Computational Themes

Several computational motifs recur throughout Part III, extending and transforming those from Part II:

Simulation as inference. In Part II, simulation calibrated frequentist procedures by approximating sampling distributions. In Part III, simulation is inference: MCMC samples from the posterior are the computational representation of Bayesian conclusions. The target changes from sampling distribution to posterior distribution, but the Monte Carlo machinery transfers directly.

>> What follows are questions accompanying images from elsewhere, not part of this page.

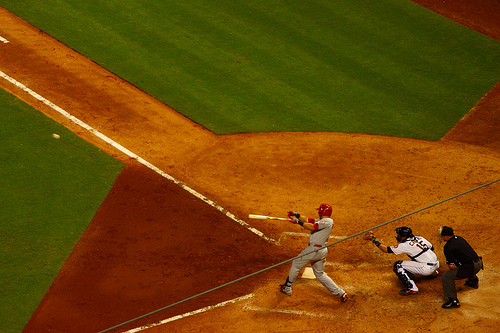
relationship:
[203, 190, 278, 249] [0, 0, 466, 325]
line drawn on baseball field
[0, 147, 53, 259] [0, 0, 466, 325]
grass on baseball field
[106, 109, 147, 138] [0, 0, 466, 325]
dirt on baseball field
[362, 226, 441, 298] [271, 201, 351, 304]
catcher behind batter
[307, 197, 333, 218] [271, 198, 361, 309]
helmet on baseball batter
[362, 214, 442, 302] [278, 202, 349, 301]
catcher behind baseball batter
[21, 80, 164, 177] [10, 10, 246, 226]
stripes on field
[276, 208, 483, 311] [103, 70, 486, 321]
people playing game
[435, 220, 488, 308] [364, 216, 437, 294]
umpire behind catcher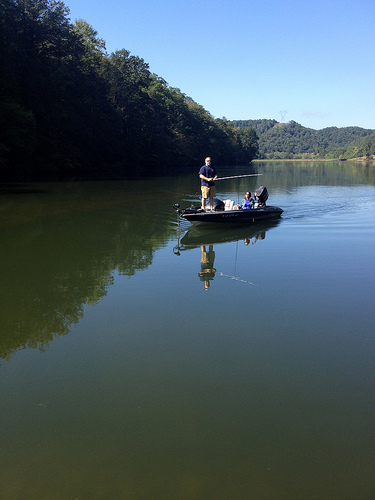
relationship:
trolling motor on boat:
[253, 184, 269, 203] [180, 200, 284, 221]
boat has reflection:
[180, 200, 284, 221] [181, 216, 283, 248]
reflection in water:
[181, 216, 283, 248] [0, 159, 372, 500]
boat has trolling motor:
[180, 200, 284, 221] [253, 184, 269, 203]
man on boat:
[199, 155, 216, 213] [180, 200, 284, 221]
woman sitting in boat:
[241, 191, 255, 210] [180, 200, 284, 221]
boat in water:
[180, 200, 284, 221] [0, 159, 372, 500]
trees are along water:
[1, 1, 258, 172] [0, 159, 372, 500]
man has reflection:
[199, 155, 216, 213] [198, 244, 217, 290]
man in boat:
[199, 155, 216, 213] [180, 200, 284, 221]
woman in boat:
[241, 191, 255, 210] [180, 200, 284, 221]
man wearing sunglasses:
[199, 155, 216, 213] [205, 159, 213, 164]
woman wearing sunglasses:
[241, 191, 255, 210] [245, 193, 251, 198]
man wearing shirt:
[199, 155, 216, 213] [198, 165, 217, 186]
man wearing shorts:
[199, 155, 216, 213] [200, 185, 215, 199]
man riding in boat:
[199, 155, 216, 213] [180, 200, 284, 221]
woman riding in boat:
[241, 191, 255, 210] [180, 200, 284, 221]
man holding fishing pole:
[199, 155, 216, 213] [214, 172, 263, 182]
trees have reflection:
[1, 1, 258, 172] [1, 167, 213, 358]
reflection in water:
[1, 167, 213, 358] [0, 159, 372, 500]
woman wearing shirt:
[241, 191, 255, 210] [241, 200, 254, 208]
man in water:
[199, 155, 216, 213] [0, 159, 372, 500]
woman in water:
[241, 191, 255, 210] [0, 159, 372, 500]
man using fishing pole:
[199, 155, 216, 213] [214, 172, 263, 182]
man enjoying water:
[199, 155, 216, 213] [0, 159, 372, 500]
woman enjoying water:
[241, 191, 255, 210] [0, 159, 372, 500]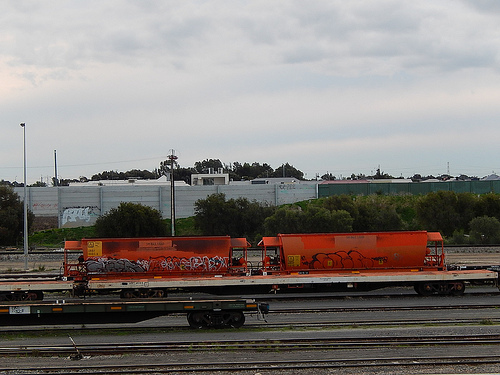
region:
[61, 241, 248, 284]
orange train car on platform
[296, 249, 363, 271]
graffiti on train car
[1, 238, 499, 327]
train moving on tracks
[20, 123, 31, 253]
grey metal light post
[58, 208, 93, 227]
white graffiti on wall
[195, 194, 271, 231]
bush next to tracks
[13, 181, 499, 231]
building by train tracks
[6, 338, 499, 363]
metal and wood train tracks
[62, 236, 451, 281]
metal containers on train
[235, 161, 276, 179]
tree with green leaves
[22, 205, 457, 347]
Train stopped on track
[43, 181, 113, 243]
White graffiti on wall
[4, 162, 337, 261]
Grey wooden wall divider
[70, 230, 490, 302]
Orange train cars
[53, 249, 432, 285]
Grafitti on train car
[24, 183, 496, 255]
Trees next to train tracks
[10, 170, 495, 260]
The trees behind the train are green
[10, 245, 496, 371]
Numerous train track lines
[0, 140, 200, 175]
Telephone wire in background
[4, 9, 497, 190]
Dark cloudy sky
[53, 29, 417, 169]
The sky is cloudy.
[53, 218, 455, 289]
An orange train on the tracks.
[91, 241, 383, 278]
the train cars have grafitti written on it.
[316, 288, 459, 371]
Tracks lined up on the ground.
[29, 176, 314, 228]
A building behind the trees.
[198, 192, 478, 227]
The trees are green and bushy.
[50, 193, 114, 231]
White grafitti on the building.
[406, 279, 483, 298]
The wheels of the train.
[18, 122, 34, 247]
A light pole next to the tracks.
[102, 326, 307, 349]
Green grass on the tracks.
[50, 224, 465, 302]
a train on a track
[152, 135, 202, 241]
a power line behind the train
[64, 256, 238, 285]
graffiti on a train car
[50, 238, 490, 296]
the train is red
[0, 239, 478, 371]
the tracks are brown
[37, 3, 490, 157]
the sky is grey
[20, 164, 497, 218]
the fence is white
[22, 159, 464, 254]
the fence is behind the trees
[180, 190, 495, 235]
the trees have green leaves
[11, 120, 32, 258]
the lightpole is tall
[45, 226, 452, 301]
two orange train cars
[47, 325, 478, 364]
steel railroad tracks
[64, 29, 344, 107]
overcast sky above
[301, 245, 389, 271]
graffiti painted on side of train car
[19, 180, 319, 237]
sound barrier between tracks and buildings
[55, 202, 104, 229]
graffiti painted on sound barrier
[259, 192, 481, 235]
leaves on green bushes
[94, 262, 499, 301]
flatbed rail car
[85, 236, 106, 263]
yellow sticker on front train car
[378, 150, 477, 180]
utility pole and wires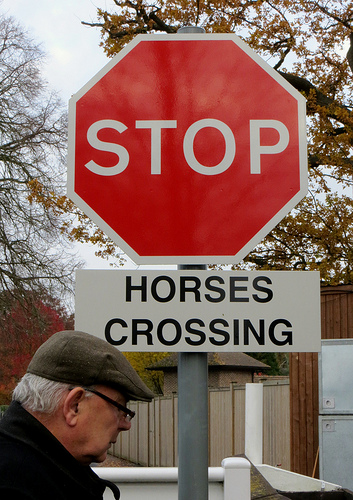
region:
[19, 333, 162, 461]
the head of a person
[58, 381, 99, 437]
the ear of a person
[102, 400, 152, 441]
the nose of a person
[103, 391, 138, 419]
the eye of a person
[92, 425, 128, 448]
the mouth of a person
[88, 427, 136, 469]
the lips of a person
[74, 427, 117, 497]
the chin of a person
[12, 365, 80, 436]
the hair of a person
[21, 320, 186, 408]
a man wearing a hat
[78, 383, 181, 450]
a man wearing glasses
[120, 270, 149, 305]
The letter is black.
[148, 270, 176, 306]
The letter is black.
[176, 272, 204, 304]
The letter is black.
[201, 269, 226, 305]
The letter is black.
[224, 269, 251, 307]
The letter is black.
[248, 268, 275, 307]
The letter is black.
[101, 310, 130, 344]
The letter is black.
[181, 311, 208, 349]
The letter is black.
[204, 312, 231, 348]
The letter is black.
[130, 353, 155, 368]
green leaves on tree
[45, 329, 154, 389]
brown cap on head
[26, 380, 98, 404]
man with white hair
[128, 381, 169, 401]
brim on man's hat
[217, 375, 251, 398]
top of brown fenc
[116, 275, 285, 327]
large black words on white sign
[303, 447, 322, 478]
brown stick leaning against fence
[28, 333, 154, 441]
the head of a man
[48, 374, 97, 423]
the ear of a man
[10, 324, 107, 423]
the hair of a man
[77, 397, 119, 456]
the cheek of a man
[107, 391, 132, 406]
the eye of a man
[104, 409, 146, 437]
the nose of a man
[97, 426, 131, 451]
the lips of a man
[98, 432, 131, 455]
the mouth of a man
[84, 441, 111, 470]
the chin of a man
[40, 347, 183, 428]
a man wearing a hat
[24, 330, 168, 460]
a man wearing eyeglasses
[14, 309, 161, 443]
a man wearing eyeglasses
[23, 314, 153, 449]
a man wearing eyeglasses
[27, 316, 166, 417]
the berret is brown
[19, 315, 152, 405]
the berret is brown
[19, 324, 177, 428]
the berret is brown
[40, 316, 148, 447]
A man with a brown hat on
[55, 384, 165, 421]
A man with dark glasses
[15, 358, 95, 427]
A man with gray hair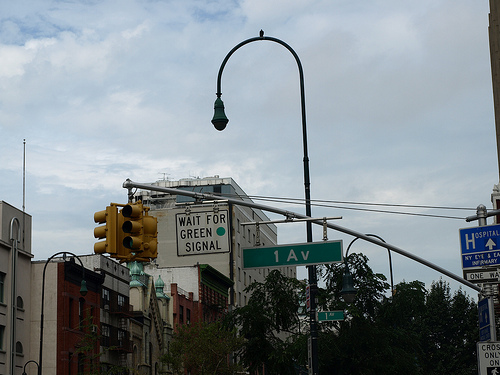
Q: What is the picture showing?
A: It is showing a town.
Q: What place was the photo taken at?
A: It was taken at the town.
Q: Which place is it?
A: It is a town.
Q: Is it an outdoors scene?
A: Yes, it is outdoors.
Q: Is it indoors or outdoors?
A: It is outdoors.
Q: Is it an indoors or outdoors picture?
A: It is outdoors.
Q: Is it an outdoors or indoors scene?
A: It is outdoors.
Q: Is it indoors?
A: No, it is outdoors.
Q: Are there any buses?
A: No, there are no buses.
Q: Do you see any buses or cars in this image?
A: No, there are no buses or cars.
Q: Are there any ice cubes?
A: No, there are no ice cubes.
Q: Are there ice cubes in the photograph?
A: No, there are no ice cubes.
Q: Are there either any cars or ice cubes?
A: No, there are no ice cubes or cars.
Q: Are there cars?
A: No, there are no cars.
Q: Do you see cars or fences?
A: No, there are no cars or fences.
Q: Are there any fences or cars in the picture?
A: No, there are no cars or fences.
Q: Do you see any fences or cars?
A: No, there are no cars or fences.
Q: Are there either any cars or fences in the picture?
A: No, there are no cars or fences.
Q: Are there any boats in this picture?
A: No, there are no boats.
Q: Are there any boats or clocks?
A: No, there are no boats or clocks.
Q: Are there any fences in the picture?
A: No, there are no fences.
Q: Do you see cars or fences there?
A: No, there are no fences or cars.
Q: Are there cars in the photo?
A: No, there are no cars.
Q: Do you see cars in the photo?
A: No, there are no cars.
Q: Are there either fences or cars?
A: No, there are no cars or fences.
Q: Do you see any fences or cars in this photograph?
A: No, there are no cars or fences.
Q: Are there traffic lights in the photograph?
A: Yes, there is a traffic light.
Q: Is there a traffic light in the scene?
A: Yes, there is a traffic light.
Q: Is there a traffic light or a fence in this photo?
A: Yes, there is a traffic light.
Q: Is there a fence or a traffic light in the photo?
A: Yes, there is a traffic light.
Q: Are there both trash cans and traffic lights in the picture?
A: No, there is a traffic light but no trash cans.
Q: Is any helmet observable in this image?
A: No, there are no helmets.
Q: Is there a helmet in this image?
A: No, there are no helmets.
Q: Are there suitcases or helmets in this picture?
A: No, there are no helmets or suitcases.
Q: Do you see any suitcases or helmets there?
A: No, there are no helmets or suitcases.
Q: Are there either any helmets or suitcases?
A: No, there are no helmets or suitcases.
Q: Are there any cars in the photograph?
A: No, there are no cars.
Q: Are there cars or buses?
A: No, there are no cars or buses.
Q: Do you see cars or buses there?
A: No, there are no cars or buses.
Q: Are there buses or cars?
A: No, there are no cars or buses.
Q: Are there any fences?
A: No, there are no fences.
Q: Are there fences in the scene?
A: No, there are no fences.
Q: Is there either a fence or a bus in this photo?
A: No, there are no fences or buses.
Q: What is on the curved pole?
A: The sign is on the pole.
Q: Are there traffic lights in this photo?
A: Yes, there is a traffic light.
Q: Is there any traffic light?
A: Yes, there is a traffic light.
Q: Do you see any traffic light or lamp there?
A: Yes, there is a traffic light.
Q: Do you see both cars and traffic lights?
A: No, there is a traffic light but no cars.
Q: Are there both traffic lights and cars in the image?
A: No, there is a traffic light but no cars.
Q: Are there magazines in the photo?
A: No, there are no magazines.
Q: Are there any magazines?
A: No, there are no magazines.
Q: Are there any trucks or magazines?
A: No, there are no magazines or trucks.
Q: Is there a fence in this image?
A: No, there are no fences.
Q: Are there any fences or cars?
A: No, there are no fences or cars.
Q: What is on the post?
A: The sign is on the post.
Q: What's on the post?
A: The sign is on the post.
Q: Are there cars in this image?
A: No, there are no cars.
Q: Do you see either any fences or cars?
A: No, there are no cars or fences.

The normalizing constant problem. Computing \(p(\text{data}) = \int p(\text{data} \mid \theta) \, p(\theta) \, d\theta\) is the fundamental computational challenge of Bayesian inference. Every method in this chapter—conjugate analysis, grid approximation, MCMC—is a strategy for working around this intractable integral.

Convergence and diagnostics. MCMC chains produce dependent, not independent, samples. Effective sample size, mixing behavior, and convergence diagnostics replace the simpler Monte Carlo error analysis of Chapter 2. The margin between “it worked” and “it didn’t” requires careful, principled assessment.

Probabilistic programming. PyMC and ArviZ provide a high-level interface for specifying Bayesian models and analyzing their output. The transition from hand-coded algorithms to probabilistic programming mirrors the trajectory of scientific computing: understanding the fundamentals enables effective use of powerful abstractions.

Shrinkage as a unifying principle. Bayesian posteriors shrink estimates toward the prior mean. Hierarchical models shrink group estimates toward the grand mean. This connects to ridge regression (Chapter 3), James-Stein estimation, and the bias-variance tradeoff that pervades modern statistics.

Connections

Part I: Foundations introduces Bayes’ theorem as a mathematical identity and the Bayesian interpretation of probability as one of several competing philosophies. The distributions catalogued there reappear as priors and posteriors. The exponential family structure from Part I provides the scaffolding for conjugate analysis.

Part II: Frequentist Inference offers the contrasting paradigm. Frequentist and Bayesian methods answer different questions—“How reliable is this procedure?” versus “What should I believe?”—and the complete data scientist understands both. Likelihood functions, central to both paradigms, provide common ground: MLE emerges as the posterior mode under a flat prior, and the Bernstein-von Mises theorem shows that Bayesian and frequentist inferences converge asymptotically. Monte Carlo intuition from Chapter 2 transfers directly to MCMC. Cross-validation from Chapter 4 reappears as LOO-CV for Bayesian model comparison.

Part IV: LLMs in Data Science extends Bayesian thinking to new domains. Uncertainty quantification—central to Bayesian inference—becomes critical when assessing LLM reliability. Bayesian methods appear explicitly in calibration, active learning for annotation, and probabilistic retrieval. The capstone project integrates Bayesian analysis with modern data science workflows.